The present invention includes a tubular enclosure made of a glass tube, a laser tube disposed inside the enclosure, a metal cylindrical cathode with a free end, and a supporter that holds the laser tube and the cylindrical cathode. The supporter has a metal substrate extending in the radial direction of the enclosure, and the supporter is formed at the peripheral edge of the metal substrate and is bent in opposite directions with respect to the metal substrate to extend inside the enclosure. A plurality of long first support pieces and a plurality of short second support pieces elastically press against the peripheral wall.
a fixing support part consisting of a support piece; a cathode holding part formed on the peripheral edge of the metal substrate to hold the tip of the cathode; and a cathode holding part formed on the outer peripheral wall of the laser thin tube formed in the center of the metal substrate. Since the gas laser tube is characterized by having a laser capillary support section consisting of a plurality of support pieces that are elastically pressed together, the displacement of the laser capillary tube and cathode can be reliably suppressed by the supporter with a simple structure, making it an excellent product. It has excellent vibration and impact resistance.

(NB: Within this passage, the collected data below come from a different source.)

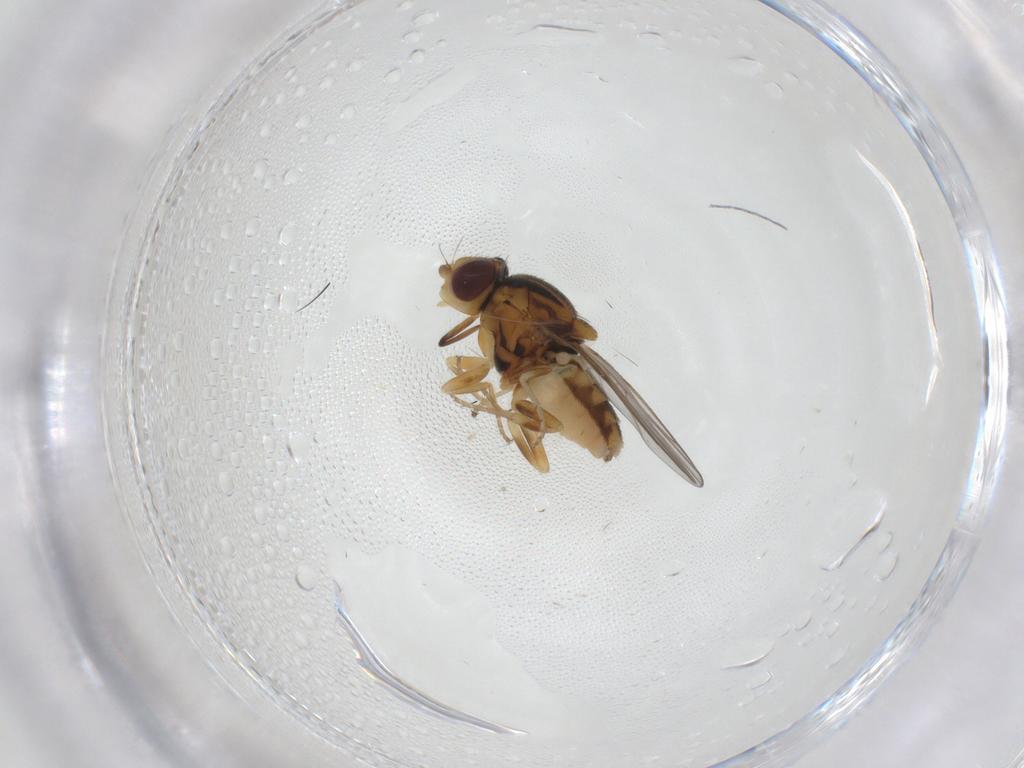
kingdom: Animalia
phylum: Arthropoda
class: Insecta
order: Diptera
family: Chloropidae
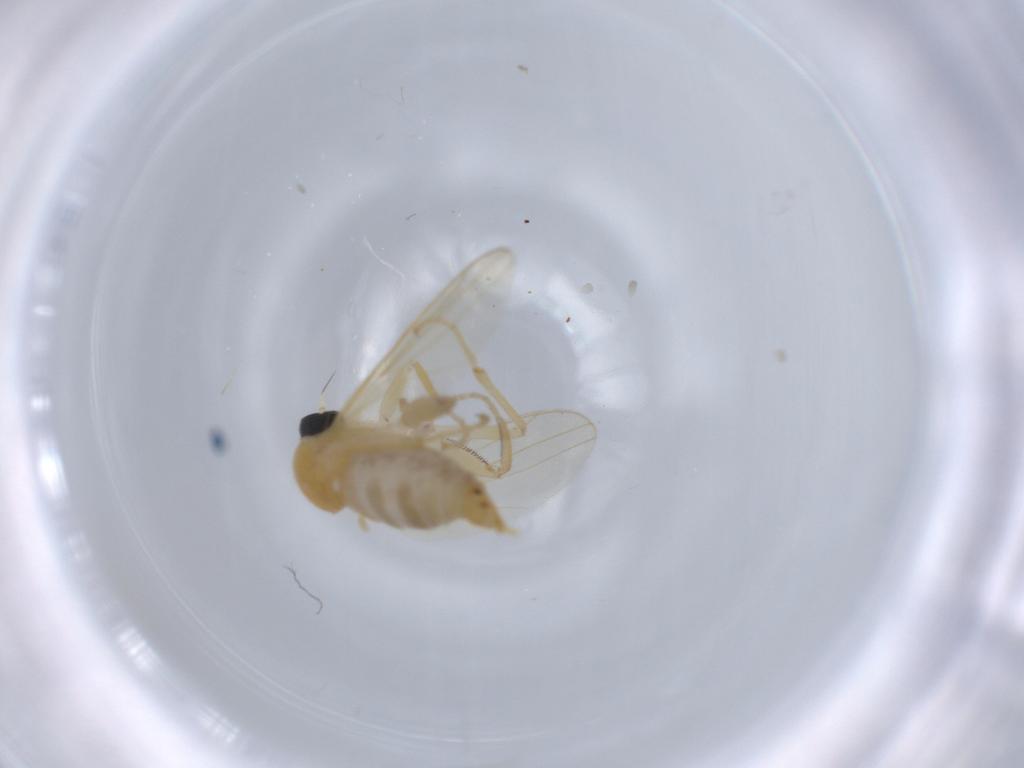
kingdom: Animalia
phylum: Arthropoda
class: Insecta
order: Diptera
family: Hybotidae
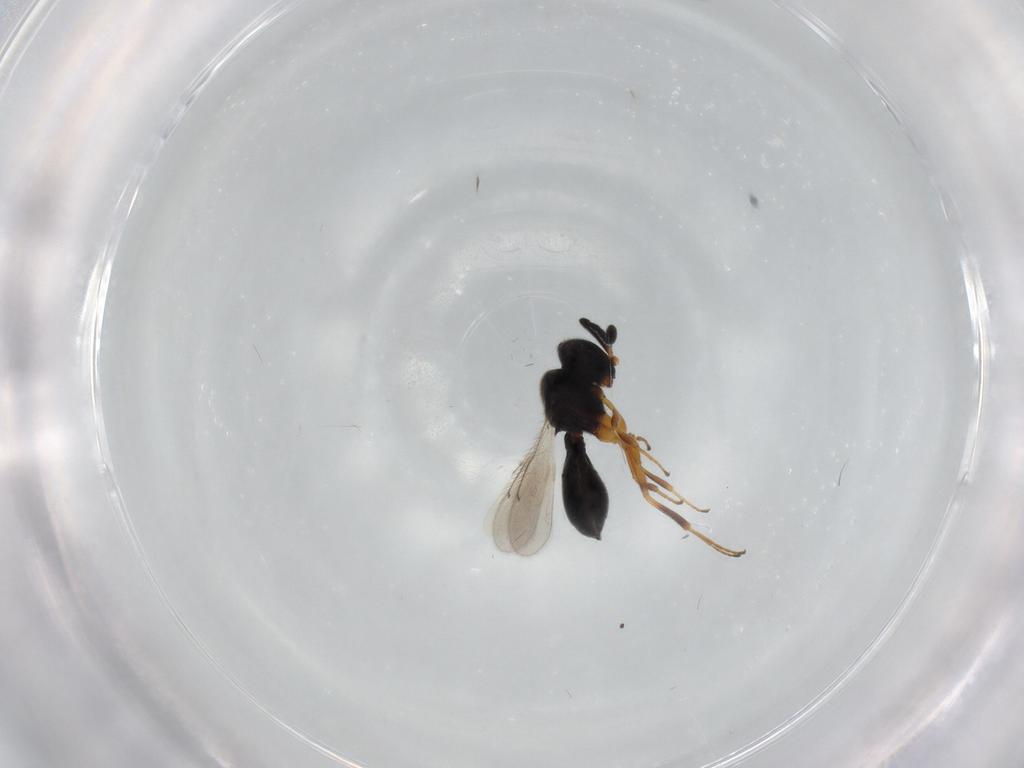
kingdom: Animalia
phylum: Arthropoda
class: Insecta
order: Hymenoptera
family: Scelionidae
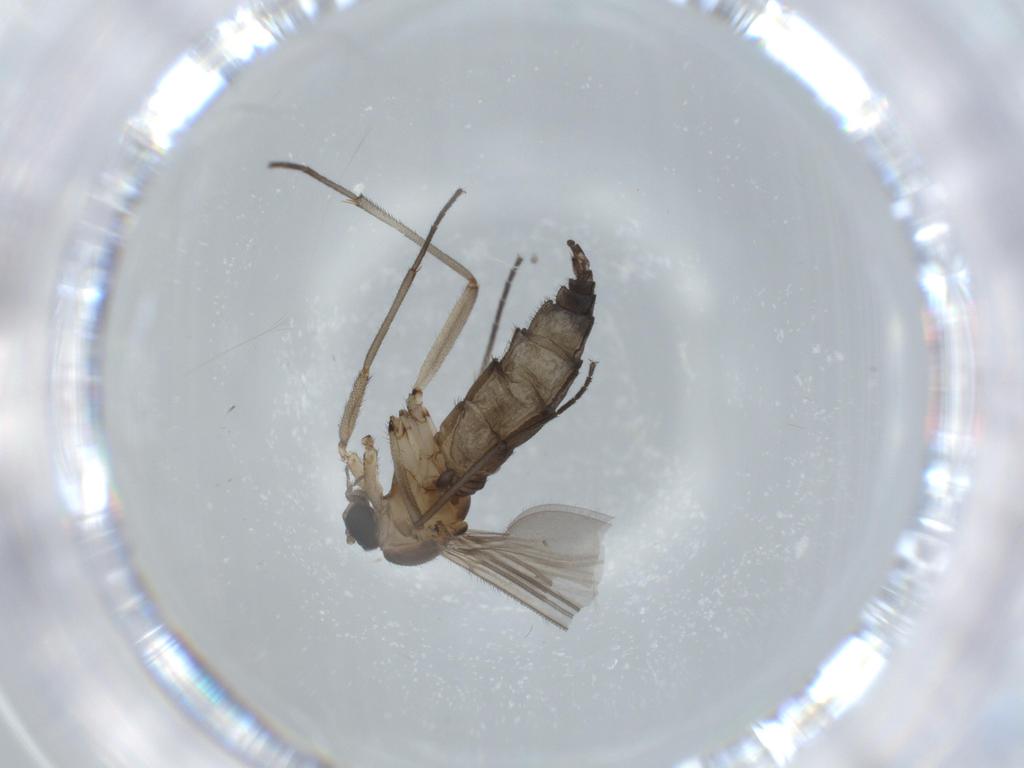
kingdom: Animalia
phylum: Arthropoda
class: Insecta
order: Diptera
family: Sciaridae
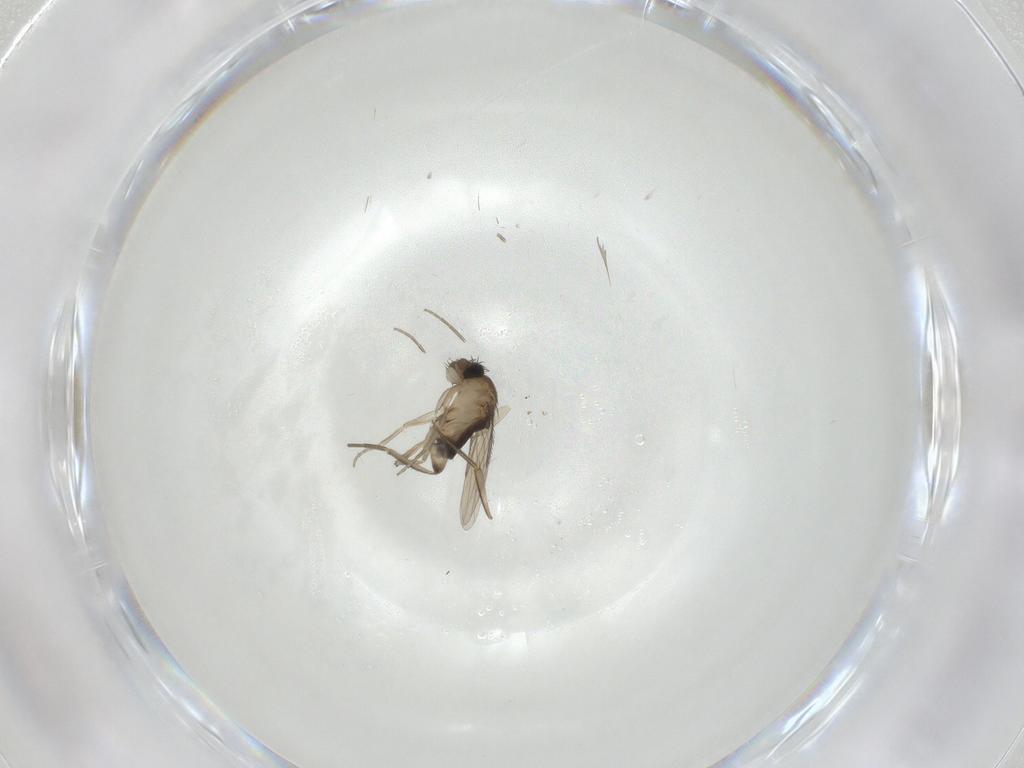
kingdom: Animalia
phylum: Arthropoda
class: Insecta
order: Diptera
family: Phoridae
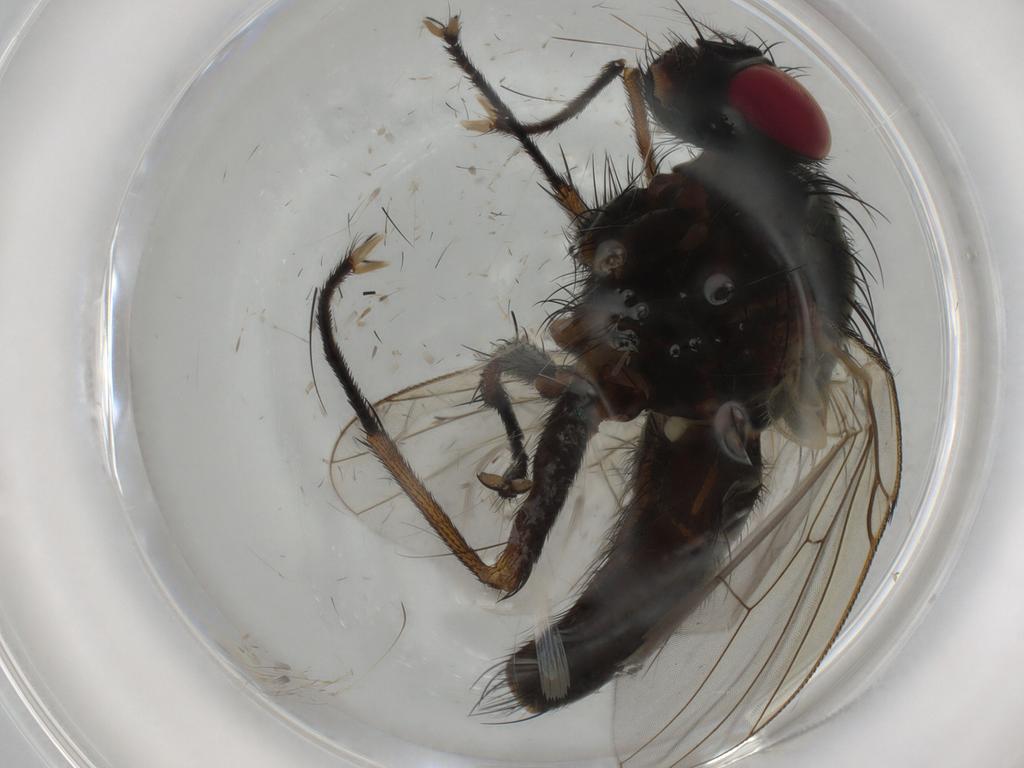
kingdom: Animalia
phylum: Arthropoda
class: Insecta
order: Diptera
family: Muscidae
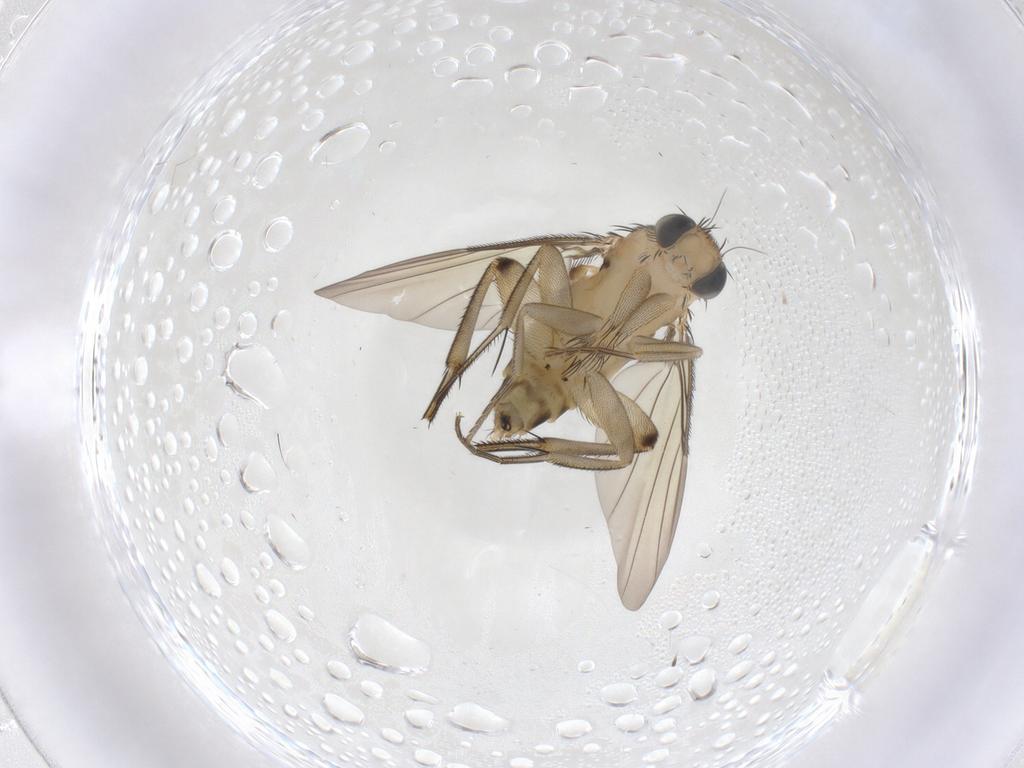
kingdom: Animalia
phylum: Arthropoda
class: Insecta
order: Diptera
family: Phoridae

[Brief explanation of the drawing]

Fig. 1 is a cross-sectional view schematically showing an example of a gas laser tube, Fig. 2 is a cross-sectional view showing an enlarged main part of an embodiment of the present invention, and Fig. 3 constitutes the embodiment shown in Fig. 2. FIG. 3 is an external view showing the supporter in an expanded state. 1... Glass tube, 2A, 2B... End plate, 3...
Encapsulant, 6... Laser tube, 8... Cathode, 9...
...Lead rod, S...Supporter, S1...Fixing support part, S2...Cathode holding part, S3...Laser thin tube support part, S4...Substrate, 1a, 1b, 2a,
3a...Support piece.

Claims (1)

[Claims for Utility Model Registration] A tubular enclosure made of a glass tube, a laser capillary disposed within the envelope and a metal cylindrical cathode with a free end, the laser capillary and the tubular cathode a supporter for holding the enclosure; the supporter is formed at a peripheral edge of the metal substrate and is bent in opposite directions relative to the metal substrate, and the supporter is bent in opposite directions relative to the metal substrate; a fixing support section consisting of a plurality of long first support pieces and a plurality of short second support pieces that are elastically pressed against the inner circumferential wall of the enclosure; , a cathode holding part that holds the tip of the cathode, and a laser capillary support part formed in the center of the metal substrate and consisting of a plurality of support pieces that are elastically pressed against the outer circumferential wall of the laser capillary. Characteristic gas laser tube.